* **WHAT YOU ARE ASKED TO DO**:
Whenever a line in the entries below contains the string "Right", copy that line.

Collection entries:
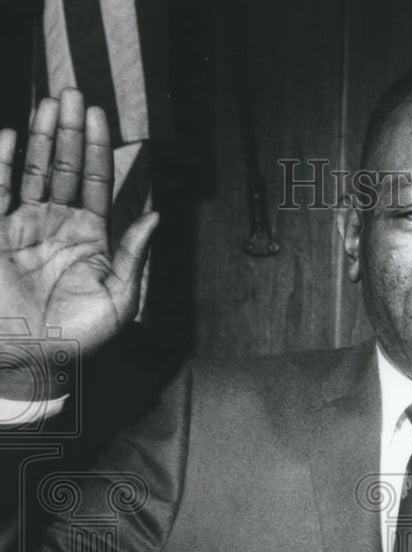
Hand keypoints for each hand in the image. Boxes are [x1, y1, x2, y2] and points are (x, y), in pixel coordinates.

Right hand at [0, 89, 157, 395]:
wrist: (32, 358)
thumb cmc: (80, 335)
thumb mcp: (119, 297)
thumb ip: (135, 254)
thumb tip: (155, 216)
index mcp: (90, 238)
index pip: (94, 182)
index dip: (97, 148)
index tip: (100, 115)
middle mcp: (56, 225)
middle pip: (63, 167)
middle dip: (69, 131)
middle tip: (74, 93)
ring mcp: (22, 226)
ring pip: (32, 171)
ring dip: (40, 136)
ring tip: (50, 103)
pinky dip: (1, 162)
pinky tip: (11, 135)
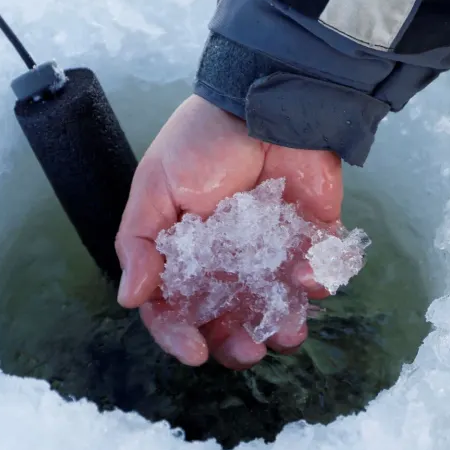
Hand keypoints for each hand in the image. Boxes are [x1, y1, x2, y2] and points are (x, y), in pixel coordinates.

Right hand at [115, 94, 342, 369]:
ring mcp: (271, 254)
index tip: (193, 351)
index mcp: (183, 255)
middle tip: (248, 349)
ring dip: (282, 326)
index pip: (175, 308)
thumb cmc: (201, 140)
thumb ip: (140, 244)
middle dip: (237, 343)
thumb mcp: (155, 186)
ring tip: (287, 330)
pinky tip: (307, 272)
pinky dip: (317, 282)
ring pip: (277, 308)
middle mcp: (226, 263)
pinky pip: (320, 274)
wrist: (264, 97)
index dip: (178, 334)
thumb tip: (129, 299)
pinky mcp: (312, 238)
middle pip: (229, 321)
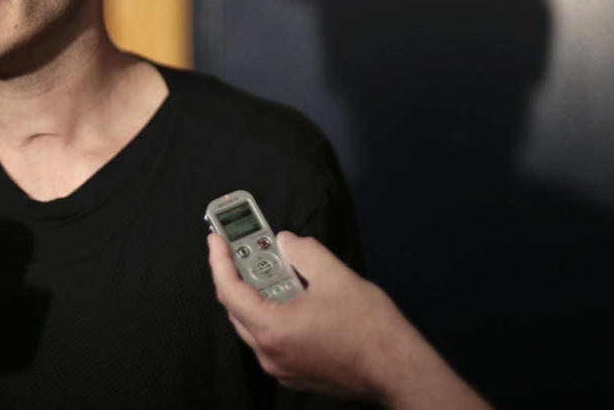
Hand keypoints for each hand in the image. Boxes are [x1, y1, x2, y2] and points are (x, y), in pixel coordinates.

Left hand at [207, 231, 491, 408]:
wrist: (397, 369)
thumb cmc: (368, 326)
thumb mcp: (335, 275)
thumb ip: (303, 251)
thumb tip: (285, 242)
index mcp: (271, 329)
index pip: (229, 290)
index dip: (219, 260)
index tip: (216, 238)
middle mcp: (269, 354)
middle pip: (237, 309)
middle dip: (238, 276)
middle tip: (245, 248)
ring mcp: (282, 368)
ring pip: (254, 326)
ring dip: (258, 296)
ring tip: (273, 268)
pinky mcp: (297, 374)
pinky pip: (272, 340)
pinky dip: (272, 315)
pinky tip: (292, 298)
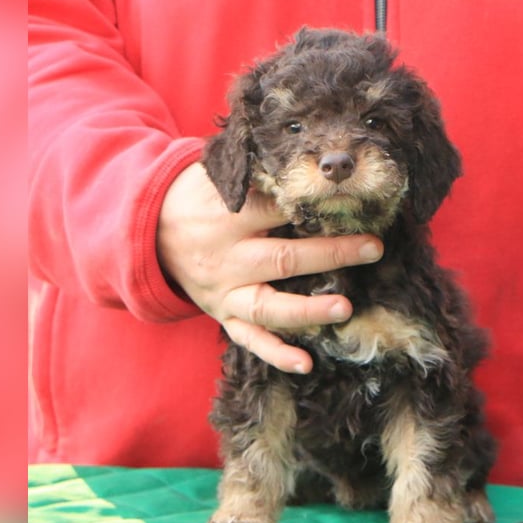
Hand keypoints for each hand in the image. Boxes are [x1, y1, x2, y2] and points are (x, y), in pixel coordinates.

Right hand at [157, 162, 382, 373]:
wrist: (150, 233)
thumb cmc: (197, 199)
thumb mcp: (216, 176)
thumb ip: (255, 170)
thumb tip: (308, 158)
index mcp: (225, 217)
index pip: (275, 211)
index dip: (313, 207)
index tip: (353, 202)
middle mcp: (225, 259)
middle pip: (281, 259)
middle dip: (329, 254)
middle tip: (372, 248)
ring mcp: (224, 293)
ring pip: (267, 307)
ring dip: (307, 311)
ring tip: (345, 308)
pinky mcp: (223, 316)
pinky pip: (248, 339)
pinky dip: (275, 354)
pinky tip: (306, 363)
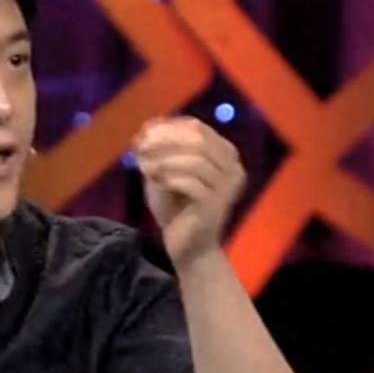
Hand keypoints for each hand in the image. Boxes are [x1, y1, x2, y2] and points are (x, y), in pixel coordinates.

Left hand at [133, 116, 245, 266]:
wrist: (187, 246)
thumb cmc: (176, 207)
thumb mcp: (166, 172)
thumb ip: (160, 151)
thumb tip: (147, 126)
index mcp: (226, 155)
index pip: (198, 129)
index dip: (168, 127)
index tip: (142, 133)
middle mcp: (234, 168)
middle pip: (198, 140)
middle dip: (164, 141)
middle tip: (139, 147)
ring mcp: (228, 187)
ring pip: (195, 161)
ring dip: (164, 159)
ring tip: (143, 165)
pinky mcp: (216, 205)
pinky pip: (191, 183)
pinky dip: (169, 177)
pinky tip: (153, 180)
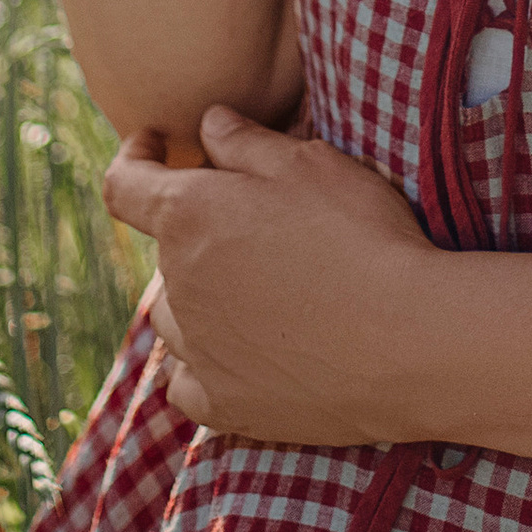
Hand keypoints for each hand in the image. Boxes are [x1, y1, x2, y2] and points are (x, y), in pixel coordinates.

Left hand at [102, 104, 443, 445]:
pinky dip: (203, 363)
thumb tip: (208, 126)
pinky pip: (186, 380)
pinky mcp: (221, 405)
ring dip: (195, 298)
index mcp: (189, 215)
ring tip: (252, 291)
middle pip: (164, 254)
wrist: (407, 340)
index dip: (133, 156)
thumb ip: (246, 142)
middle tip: (253, 228)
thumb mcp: (312, 165)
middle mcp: (179, 284)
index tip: (152, 145)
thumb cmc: (363, 237)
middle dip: (194, 233)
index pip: (124, 183)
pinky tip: (241, 353)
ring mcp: (197, 351)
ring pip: (172, 316)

* **WRITTEN RESPONSE**:
Right hand at [0, 89, 157, 395]:
Right hand at [115, 94, 342, 369]:
Right hand at [157, 162, 382, 373]:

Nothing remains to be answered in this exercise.